Landlords do not benefit directly from upgrading their rentals. It is good for the world, but not necessarily good for their bottom line. This leaves a huge portion of Massachusetts’s old housing with insufficient insulation and less-than-optimal heating systems. If Massachusetts was going to meet its energy goals, change was needed.

The energy problem and the solution

“According to a report released late last year, Massachusetts needs to decarbonize 500,000 homes by 2030. Achieving this will requiring retrofitting 20,00-25,000 homes per year until 2025, and then scaling up to 80,000 homes per year by 2030.” [source]

That is a huge task. Enter our new Governor, Maura Healey, with the beginnings of a solution:

“Wherever I go across the Commonwealth, I hear about the high cost of energy and housing,” Gov. Maura Healey said in a statement. “We’re taking these intertwined crises head-on with this new grant program. Massachusetts residents who need help the most will be able to benefit first from healthy, affordable electric heating, cooling, hot water, and energy efficiency.” [source]

Our state legislature also is on board, by allocating money for retrofitting municipal buildings. They established the Zero Carbon Renovation Fund. That program allows $300 million of remaining federal COVID-relief funds to help retrofit public and affordable housing units, schools, and other municipal buildings.

What was wrong with previous energy incentive programs?

For homeowners:

In 2022, there were Federal and State rebates and no-interest loans. However, the cost of energy upgrades are still tens of thousands of dollars. These are loans, so the homeowner needs repay them. The $10,000 rebate for heat pumps has to be laid out by the homeowner, then paid back by the government, months later. Moderate- and low-income homeowners often can’t tie up $10,000 like that. Not everyone can take on a new loan, even an interest-free one.

The programs supported wealthy, or at least comfortable homeowners with higher-than-necessary heating bills. That is too limited; it left out moderate income homeowners and was bad for meeting environmental goals. The sudden rate hikes for electricity and heating fuel this year has made the inequity of paying for energy worse. Those with better insulation and upgraded systems paid less than those who could not, or did not, spend tens of thousands of dollars for upgrades.

For landlords:

Why would a landlord lay out for upgrading their tenant’s heating systems? If the systems work, the landlord is doing their duty. The bills are the tenant’s problem, right? Unfortunately, that is the way things have been going.

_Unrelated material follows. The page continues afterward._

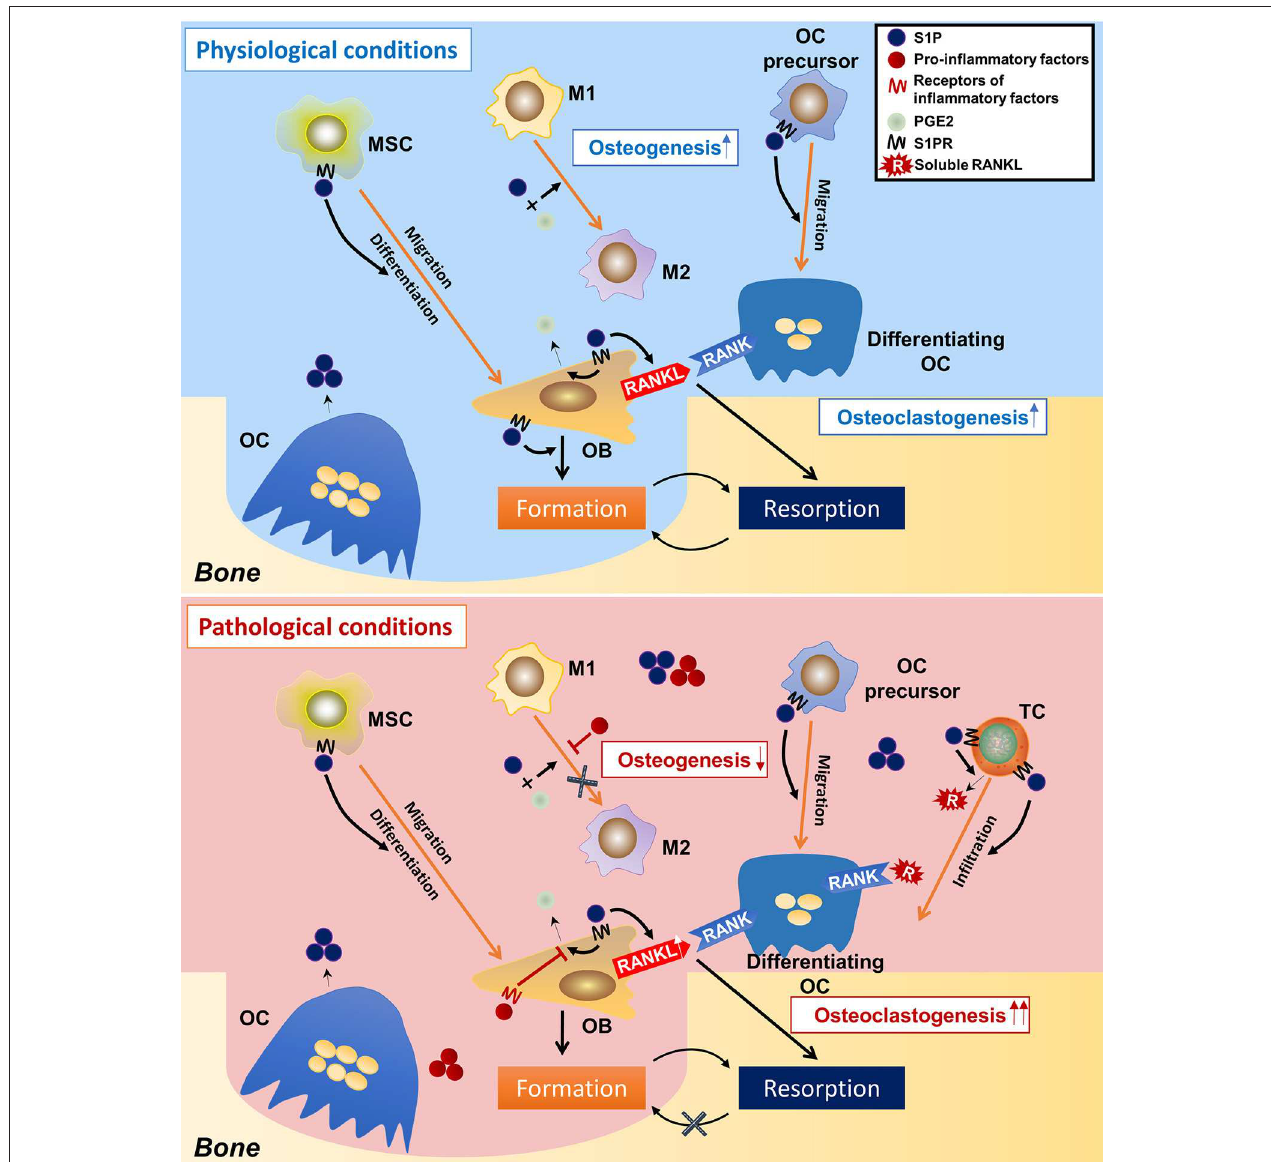
FIGURE 4 | Speculations on the regulatory roles of S1P on osteoimmunology under physiological and pathological conditions. In the physiological condition, osteoclast-derived S1P initiates bone formation by triggering MSCs migration to the resorption cite and by inducing osteoblasts differentiation. During the osteogenic process, S1P also induces the production of PGE2, which, together with S1P, leads the polarization of macrophages toward the M2 phenotype, thereby facilitating bone formation. S1P also induces RANKL production of osteoblasts, as well as the migration of osteoclast-precursors, initiating a new round of osteoclastogenesis. This makes the constant remodeling and bone metastasis. However, in the pathological condition (inflammation), the over-accumulated S1P results in infiltration of inflammatory cells (i.e., T-helper cells), which not only secret large amounts of pro-inflammatory cytokines, but also produce a lot of RANKL (in stimulation of S1P), which greatly induces osteoclastogenesis. On the other hand, the pro-inflammatory factors neutralize the immune-suppressive function of S1P and PGE2 on macrophages, result in failed conversion from M1 to M2 phenotype–an unsuitable circumstance for osteogenesis. This eventually makes to the imbalance between bone resorption and formation and thereby bone loss. S1P, sphingosine-1-phosphate; S1PR, sphingosine-1-phosphate receptor(s); MSC, mesenchymal stem cell; M1/M2, M1/M2 macrophage; OC, osteoclast; OB, osteoblast; TC, T cell; PGE2, prostaglandin E2.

37.5 percent of housing in Massachusetts is rental property. If landlords don’t step up to make this housing efficient, our Commonwealth does not have a prayer of meeting our energy goals. Therefore landlords need more incentive, especially landlords who provide housing to moderate- and low-income tenants.

The new energy program:

The new program in Massachusetts is meant to increase the number of rental properties that are up-to-date with efficient heating and less dependent on fossil fuels. This program will address those landlords and their tenants. Low-income renters are less capable of shouldering increasing energy costs. Landlords who are collecting lower rents need this increased support to insulate and change the heating systems in these apartments.

As a matter of justice, the new Massachusetts program will focus on low-income areas. Although the devil will be in the details and the implementation, I say, “Brava, Governor Healey!”